ИУДЫ


Не пугайся, глупый! Что стряслось? Ну, спокойно… Это убивают Иуду, дурачок. Да, убивают Иуду. Один водружен на Монтуррио, другой на проспекте, еще один там, у муниципального колодца. Я увидел их ночью, сверхъестественно парящих в воздухе, где веревка, с чердака на балкон, была незаметна. Какая гротескная мешанина старых цилиндров и женских рукавов, масок министров и побрякушек — под ясными звездами! Собаки лаяли на них, не унимаясь, а кони, боясь пройти под ними, пугливо пятились…

Сейчас колокола возвещают, Платеро, что завеса во храме раздралась. И в городе вряд ли найдется хоть одно ружье, не разряженное в Иуду. Даже сюда дошел запах пороха. Снова выстрел. Снова…

Только Иуды теперь — это, Платеро, депутат или учительница, судейский чин или сборщик налогов, алькальд или акушерка, и каждый мужчина, впадая в детство этим субботним утром Страстной недели, в сумятице смутных и вздорных весенних наваждений всаживает свою трусливую пулю в того, кто ему ненавистен.


ФРАСКО ВЕЛЕС


Сегодня, Платеро, выходить нельзя. Я только что на Площади писцов прочел рескрипт алькальда: «Всякий ПЕС на улицах нашего славного города Могера встреченный БЕЗ надзора и намордника будет расстрелян Представителями Власти».

Это значит, Платеро, что в городе появились бешеные собаки. Прошлой ночью я уже слышал выстрелы и на горе, и за Крепостью. Палил Ночной истребительный отряд мобильных частей муниципальной гвардии, творение того же Фраско Велеса.

Правда, придурковатая Лолилья кричит на каждом углу, что никаких бешеных собак нет и в помине, а наподобие того, как прежний алькальд наряжал Дурачка привидением, так нынешний отпугивает своей пальбой свидетелей, чтоб спокойно ввозить контрабанду можжевеловой водки.

Ну, а если всё всерьез и тебя укусит бешеная собака?

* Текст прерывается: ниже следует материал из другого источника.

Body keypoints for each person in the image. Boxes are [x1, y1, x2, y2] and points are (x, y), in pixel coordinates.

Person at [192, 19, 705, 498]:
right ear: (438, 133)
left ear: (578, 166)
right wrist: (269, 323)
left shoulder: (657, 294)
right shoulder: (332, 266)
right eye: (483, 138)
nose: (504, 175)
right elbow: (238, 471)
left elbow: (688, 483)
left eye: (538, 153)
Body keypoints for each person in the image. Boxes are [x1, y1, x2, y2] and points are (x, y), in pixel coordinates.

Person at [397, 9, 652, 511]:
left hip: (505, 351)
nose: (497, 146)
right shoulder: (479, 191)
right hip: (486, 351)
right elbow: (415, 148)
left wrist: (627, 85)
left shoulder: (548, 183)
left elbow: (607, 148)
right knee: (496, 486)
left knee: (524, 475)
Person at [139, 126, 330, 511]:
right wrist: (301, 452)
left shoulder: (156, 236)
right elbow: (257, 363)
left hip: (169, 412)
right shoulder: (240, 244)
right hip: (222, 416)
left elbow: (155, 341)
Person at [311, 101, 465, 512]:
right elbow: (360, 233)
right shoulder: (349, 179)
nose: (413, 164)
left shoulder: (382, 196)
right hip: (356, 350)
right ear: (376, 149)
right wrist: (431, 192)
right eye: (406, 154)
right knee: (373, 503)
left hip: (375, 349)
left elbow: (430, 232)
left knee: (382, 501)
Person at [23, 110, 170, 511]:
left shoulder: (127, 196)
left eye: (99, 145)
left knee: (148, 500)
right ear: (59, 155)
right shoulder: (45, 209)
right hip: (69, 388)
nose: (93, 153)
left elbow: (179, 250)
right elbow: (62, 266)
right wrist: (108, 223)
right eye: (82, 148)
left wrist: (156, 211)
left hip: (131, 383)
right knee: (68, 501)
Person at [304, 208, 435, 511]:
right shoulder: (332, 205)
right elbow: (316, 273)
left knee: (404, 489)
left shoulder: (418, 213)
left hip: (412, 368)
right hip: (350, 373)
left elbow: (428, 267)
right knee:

Страшно подумать, Платеро!


ОБОРОТЕНЬ


Вдруг на углу Застенной, одиноко прогремев по мостовой, вдвойне грязный в туче пыли, вырастает осел. Вдогонку несутся камни, палки и мгновением позже — орава малышей, которые пыхтят, подтягивая рваные штаны, сползшие с темных животов.

Он огромен, черен, костляв и стар — сущий пресвитер, и тощ до того, что кости, кажется, вот-вот изрешетят облезлую шкуру. Он застывает и, скаля желтые зубы, похожие на мозоли, яростно кричит в поднебесье с немыслимой для его черствой старости силой… Заблудился? Ты знаешь его, Платеро? Чего он хочет? От кого бежит шальной колченогой рысью?

При виде его Платеро сводит торчком уши, становясь единорогом, потом, оставив одно ухо стоймя и свесив другое, трусит ко мне и силится не то укрыться в канавке, не то убежать. Черный придвигается вплотную, тесня Платеро, сбивает седло, нюхает и, взревев перед монастырской оградой, уходит рысью вниз по Застенной…

Странное, среди зноя, мгновение озноба, — моего или Платеро? — от которого все мутится. Словно тусклая тень растянутого крепа заволокла слепящую пустоту проулка, где вдруг удушливо оцепенел воздух… Мало-помалу издалека возвращается реальность. Докатывается шумный прибой рыбного рынка, где торговцы, только что с берега, вздымают окуней, тунцов, сардины и свои голоса; оживает колокол утренней службы, свистулька точильщика…

Платеро все вздрагивает, пришибленно глядя на меня, в немом оцепенении, из которого мы почему-то не можем выйти.

— Платеро, я думаю, что осел этот вовсе не осел…

И притихший Платеро снова дрожит — сплошной, чуть заметной дрожью — и смотрит, убегая, в сторону городского рва, хмуро и подавленно.


РОЖЕНИЦА


Та, о ком тебе рассказываю, Платеро, это собака Лобато, охранника. Ты ее хорошо знаешь, мы часто ее встречали. Вспомнил? Такая золотисто-белесая, как майский закат за облаками. Она родила четырех щенков, и Салуд, молочница, унесла их в свою хибарку, потому что у нее умирает ребенок и дон Луис велел давать ему отвар из щенячьего мяса.